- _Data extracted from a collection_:
______________________________

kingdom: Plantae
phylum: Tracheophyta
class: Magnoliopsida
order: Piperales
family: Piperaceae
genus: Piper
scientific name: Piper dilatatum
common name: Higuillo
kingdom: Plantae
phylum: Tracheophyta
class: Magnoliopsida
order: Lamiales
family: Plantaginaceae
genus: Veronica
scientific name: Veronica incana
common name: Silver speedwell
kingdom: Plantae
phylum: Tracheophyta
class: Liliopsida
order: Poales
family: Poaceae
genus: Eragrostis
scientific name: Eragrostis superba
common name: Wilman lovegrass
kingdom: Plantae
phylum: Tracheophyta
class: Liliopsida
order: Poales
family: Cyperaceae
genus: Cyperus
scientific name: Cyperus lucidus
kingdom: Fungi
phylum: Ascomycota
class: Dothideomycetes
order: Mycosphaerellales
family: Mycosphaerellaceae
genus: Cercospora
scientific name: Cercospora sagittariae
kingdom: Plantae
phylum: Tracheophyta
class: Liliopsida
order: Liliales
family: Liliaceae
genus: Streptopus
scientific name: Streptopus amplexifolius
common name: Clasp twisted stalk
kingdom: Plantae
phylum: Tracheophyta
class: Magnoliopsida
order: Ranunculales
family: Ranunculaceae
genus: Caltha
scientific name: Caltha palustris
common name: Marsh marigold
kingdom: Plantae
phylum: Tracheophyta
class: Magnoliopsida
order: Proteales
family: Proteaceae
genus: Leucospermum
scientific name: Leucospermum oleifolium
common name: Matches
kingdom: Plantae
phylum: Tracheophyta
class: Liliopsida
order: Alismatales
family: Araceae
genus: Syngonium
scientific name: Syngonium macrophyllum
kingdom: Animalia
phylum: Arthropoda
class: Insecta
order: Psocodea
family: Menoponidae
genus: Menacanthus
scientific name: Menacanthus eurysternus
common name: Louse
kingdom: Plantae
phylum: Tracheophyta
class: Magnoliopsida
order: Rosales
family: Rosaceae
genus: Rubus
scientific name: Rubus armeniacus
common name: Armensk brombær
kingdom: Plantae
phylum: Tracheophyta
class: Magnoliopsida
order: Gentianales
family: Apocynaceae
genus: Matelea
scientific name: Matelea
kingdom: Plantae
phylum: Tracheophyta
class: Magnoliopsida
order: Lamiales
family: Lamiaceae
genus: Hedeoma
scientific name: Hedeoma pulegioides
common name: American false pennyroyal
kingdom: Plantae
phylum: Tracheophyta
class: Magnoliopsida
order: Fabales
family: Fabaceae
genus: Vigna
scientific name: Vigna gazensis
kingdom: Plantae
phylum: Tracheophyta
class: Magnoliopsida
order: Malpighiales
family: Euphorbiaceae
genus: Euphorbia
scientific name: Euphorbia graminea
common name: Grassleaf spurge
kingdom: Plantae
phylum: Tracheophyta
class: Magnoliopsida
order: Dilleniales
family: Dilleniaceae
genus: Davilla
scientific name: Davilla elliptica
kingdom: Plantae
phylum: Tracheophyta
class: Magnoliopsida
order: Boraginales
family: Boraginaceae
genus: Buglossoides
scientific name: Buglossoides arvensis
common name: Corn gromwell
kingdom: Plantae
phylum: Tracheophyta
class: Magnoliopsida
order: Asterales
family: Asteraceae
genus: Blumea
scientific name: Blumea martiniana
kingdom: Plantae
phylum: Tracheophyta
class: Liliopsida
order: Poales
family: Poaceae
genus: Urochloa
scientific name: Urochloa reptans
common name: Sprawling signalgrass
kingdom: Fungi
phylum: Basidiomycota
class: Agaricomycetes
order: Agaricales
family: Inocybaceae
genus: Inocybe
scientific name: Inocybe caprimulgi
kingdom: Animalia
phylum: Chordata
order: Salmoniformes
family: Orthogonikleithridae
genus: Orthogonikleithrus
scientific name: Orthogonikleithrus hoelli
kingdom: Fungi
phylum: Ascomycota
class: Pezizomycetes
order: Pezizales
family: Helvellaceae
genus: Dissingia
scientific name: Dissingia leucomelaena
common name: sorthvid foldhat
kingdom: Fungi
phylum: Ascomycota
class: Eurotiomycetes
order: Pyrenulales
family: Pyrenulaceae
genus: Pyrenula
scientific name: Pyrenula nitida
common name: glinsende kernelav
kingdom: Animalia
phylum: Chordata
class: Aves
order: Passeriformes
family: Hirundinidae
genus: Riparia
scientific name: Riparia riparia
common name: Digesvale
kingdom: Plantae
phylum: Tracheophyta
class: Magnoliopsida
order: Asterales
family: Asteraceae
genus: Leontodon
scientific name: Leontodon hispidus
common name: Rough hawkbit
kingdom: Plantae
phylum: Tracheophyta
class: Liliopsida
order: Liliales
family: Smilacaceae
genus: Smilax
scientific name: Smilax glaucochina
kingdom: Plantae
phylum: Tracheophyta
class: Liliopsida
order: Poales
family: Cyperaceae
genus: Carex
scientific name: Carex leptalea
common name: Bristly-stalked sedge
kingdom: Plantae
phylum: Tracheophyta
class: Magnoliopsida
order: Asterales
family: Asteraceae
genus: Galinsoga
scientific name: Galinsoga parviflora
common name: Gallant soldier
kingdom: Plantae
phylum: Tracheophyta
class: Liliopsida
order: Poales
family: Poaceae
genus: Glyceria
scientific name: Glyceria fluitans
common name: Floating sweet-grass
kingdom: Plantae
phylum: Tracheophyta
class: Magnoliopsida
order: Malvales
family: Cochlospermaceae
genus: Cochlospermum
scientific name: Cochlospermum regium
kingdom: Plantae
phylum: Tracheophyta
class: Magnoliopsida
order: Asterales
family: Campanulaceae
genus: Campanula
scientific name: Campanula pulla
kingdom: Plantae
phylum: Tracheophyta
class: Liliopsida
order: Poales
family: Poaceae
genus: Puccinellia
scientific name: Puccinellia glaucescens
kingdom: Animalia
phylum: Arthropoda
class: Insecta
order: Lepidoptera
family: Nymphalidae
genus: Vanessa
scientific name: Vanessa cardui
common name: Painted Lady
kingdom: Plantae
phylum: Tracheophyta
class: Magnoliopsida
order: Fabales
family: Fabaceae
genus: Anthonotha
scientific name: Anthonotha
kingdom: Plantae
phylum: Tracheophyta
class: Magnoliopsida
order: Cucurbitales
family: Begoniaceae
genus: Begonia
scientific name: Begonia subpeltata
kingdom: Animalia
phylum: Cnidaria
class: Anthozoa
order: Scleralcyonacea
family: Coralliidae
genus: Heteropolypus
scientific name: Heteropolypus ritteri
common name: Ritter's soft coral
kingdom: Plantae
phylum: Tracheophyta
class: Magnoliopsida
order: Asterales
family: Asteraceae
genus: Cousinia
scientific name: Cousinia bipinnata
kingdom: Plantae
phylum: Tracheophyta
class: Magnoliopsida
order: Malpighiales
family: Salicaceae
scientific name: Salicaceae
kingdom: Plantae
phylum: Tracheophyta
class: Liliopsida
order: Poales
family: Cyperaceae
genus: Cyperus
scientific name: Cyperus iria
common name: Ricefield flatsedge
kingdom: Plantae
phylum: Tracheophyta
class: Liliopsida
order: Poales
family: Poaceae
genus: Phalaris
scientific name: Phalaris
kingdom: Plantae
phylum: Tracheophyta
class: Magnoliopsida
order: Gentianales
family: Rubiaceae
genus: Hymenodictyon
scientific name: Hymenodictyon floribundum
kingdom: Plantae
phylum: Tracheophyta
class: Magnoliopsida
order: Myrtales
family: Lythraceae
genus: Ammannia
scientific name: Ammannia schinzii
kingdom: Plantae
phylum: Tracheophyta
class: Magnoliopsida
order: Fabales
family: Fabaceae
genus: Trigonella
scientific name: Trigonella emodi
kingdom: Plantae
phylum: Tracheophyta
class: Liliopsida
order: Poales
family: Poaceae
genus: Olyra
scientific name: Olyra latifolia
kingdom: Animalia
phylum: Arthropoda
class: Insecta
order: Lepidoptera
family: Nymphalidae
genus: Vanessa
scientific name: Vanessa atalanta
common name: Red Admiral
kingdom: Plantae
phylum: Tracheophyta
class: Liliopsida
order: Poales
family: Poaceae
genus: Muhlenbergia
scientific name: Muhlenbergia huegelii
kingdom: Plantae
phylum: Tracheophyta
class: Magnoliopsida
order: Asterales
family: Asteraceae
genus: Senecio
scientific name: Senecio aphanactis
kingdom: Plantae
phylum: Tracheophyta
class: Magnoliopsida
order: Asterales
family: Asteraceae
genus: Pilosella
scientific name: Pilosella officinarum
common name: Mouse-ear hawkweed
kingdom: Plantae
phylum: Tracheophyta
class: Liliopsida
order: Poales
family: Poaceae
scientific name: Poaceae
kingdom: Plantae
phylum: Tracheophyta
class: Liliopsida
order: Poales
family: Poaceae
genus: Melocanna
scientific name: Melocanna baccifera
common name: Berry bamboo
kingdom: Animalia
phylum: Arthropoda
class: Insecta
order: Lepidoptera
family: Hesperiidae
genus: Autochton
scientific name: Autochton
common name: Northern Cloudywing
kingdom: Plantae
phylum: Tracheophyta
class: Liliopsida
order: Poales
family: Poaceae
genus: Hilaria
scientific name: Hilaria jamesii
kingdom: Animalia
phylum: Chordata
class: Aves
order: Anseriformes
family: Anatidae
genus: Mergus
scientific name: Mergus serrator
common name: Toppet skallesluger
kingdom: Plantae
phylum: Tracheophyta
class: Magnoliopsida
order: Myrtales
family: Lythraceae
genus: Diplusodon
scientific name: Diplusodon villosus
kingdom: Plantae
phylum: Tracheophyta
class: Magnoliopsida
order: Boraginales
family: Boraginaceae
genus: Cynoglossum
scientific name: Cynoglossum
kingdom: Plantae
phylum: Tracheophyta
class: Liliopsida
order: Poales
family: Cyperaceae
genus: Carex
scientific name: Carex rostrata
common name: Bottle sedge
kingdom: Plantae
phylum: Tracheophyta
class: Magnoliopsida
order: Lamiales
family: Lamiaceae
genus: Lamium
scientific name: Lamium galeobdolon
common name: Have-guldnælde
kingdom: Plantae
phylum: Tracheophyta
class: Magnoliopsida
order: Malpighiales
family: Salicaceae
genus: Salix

______________________________

- _Direction_:
Please retype the part of the items that opens with the line containing "common name: Grassleaf spurge" and closes with the line containing "family: Orthogonikleithridae", both included. Give only those lines.

- _Expected answer_:
common name: Grassleaf spurge
kingdom: Plantae
phylum: Tracheophyta
class: Magnoliopsida
order: Dilleniales
family: Dilleniaceae
genus: Davilla
scientific name: Davilla elliptica
kingdom: Plantae
phylum: Tracheophyta
class: Magnoliopsida
order: Boraginales
family: Boraginaceae
genus: Buglossoides
scientific name: Buglossoides arvensis
common name: Corn gromwell
kingdom: Plantae
phylum: Tracheophyta
class: Magnoliopsida
order: Asterales
family: Asteraceae
genus: Blumea
scientific name: Blumea martiniana
kingdom: Plantae
phylum: Tracheophyta
class: Liliopsida
order: Poales
family: Poaceae
genus: Urochloa
scientific name: Urochloa reptans
common name: Sprawling signalgrass
kingdom: Fungi
phylum: Basidiomycota
class: Agaricomycetes
order: Agaricales
family: Inocybaceae
genus: Inocybe
scientific name: Inocybe caprimulgi
kingdom: Animalia
phylum: Chordata
order: Salmoniformes
family: Orthogonikleithridae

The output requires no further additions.